# Bengal Kitten pretending to be an Asian Leopard Cat



## handprint (Jan 2, 2010)

This is my Bengal Kitten Boo at 6 months old pretending to be an ALC

Nevaeh Bengals


----------



## Allana (Jul 7, 2010)

Aww how gorgeous!!


----------



## Dally Banjo (Oct 22, 2009)

Awwwwwwwwwwwwwwwwwwwww :001_wub:

Someone was advertising Bengal kittens in our local paper yesterday for £100 each :scared: :sad:


----------



## buffie (May 31, 2010)

Fabulous photo.Gorgeous kitten :001_wub:


----------



## handprint (Jan 2, 2010)

Thank you, she is such a softie, loves cuddles and absolutely loves water


----------



## lymorelynn (Oct 4, 2008)

gorgeous little leopard you have there  She looks very much at home in her own little jungle :lol:


----------



## Taylorbaby (Jan 10, 2009)

Dally Banjo said:


> Awwwwwwwwwwwwwwwwwwwww :001_wub:
> 
> Someone was advertising Bengal kittens in our local paper yesterday for £100 each :scared: :sad:


they prob wernt real, lots of people say 'bengal' to up the price of moggies, people fall for it sadly.

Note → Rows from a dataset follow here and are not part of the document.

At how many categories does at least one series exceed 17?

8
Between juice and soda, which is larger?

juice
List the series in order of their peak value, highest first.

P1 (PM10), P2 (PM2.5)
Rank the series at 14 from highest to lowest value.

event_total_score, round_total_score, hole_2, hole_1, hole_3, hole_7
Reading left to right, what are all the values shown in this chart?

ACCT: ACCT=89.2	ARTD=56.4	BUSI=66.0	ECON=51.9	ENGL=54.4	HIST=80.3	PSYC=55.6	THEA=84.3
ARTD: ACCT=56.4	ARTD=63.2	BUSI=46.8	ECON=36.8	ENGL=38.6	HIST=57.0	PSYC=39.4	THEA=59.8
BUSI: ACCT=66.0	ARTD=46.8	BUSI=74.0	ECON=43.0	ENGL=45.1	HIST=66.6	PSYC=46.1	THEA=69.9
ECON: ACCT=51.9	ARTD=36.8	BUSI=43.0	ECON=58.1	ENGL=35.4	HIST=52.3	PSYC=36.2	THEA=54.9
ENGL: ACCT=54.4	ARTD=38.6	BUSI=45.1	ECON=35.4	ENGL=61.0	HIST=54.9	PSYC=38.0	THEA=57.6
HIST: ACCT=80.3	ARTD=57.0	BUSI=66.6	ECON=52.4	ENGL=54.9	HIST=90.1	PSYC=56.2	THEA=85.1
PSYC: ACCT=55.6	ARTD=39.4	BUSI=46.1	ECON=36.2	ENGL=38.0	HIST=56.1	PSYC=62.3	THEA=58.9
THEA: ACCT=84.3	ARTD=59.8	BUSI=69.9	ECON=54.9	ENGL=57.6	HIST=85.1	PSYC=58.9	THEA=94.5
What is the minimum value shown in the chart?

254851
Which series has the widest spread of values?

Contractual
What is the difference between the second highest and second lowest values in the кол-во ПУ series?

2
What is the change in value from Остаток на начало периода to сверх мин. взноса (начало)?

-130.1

shes a nice looking girl, what generation is she? Ive never had abengal actually like water, my current litter of bengal kittens play in their water bowls though....lots of mess!!


----------



## Pippin (Aug 11, 2009)

Ahhh she is lovely


----------



## mezzer (Oct 6, 2009)

She is gorgeous


----------



## Chez87 (Aug 11, 2010)

As if I needed any MORE temptation!! I WANT ONE


----------



## MissyMV6 (Aug 5, 2010)

She is beautiful and that is a fab picture My selkirk is obsessed with water we have a cat-safe garden at the back of the house and if its rained it makes quite a large puddle in the corner of the garden.Louie will spend ages looking into the puddle and sometimes he paws it (if he thinks no one is watching him lol).

Angie x


----------



## handprint (Jan 2, 2010)

Thanks for the compliments. She's an F6. Her mum loves water too, they both play with the hose pipe when you're trying to water the flowers and get absolutely soaked.
Last night she was spider hunting, she did catch it eventually it was one of those huge hairy black ones 

Nevaeh Bengals


----------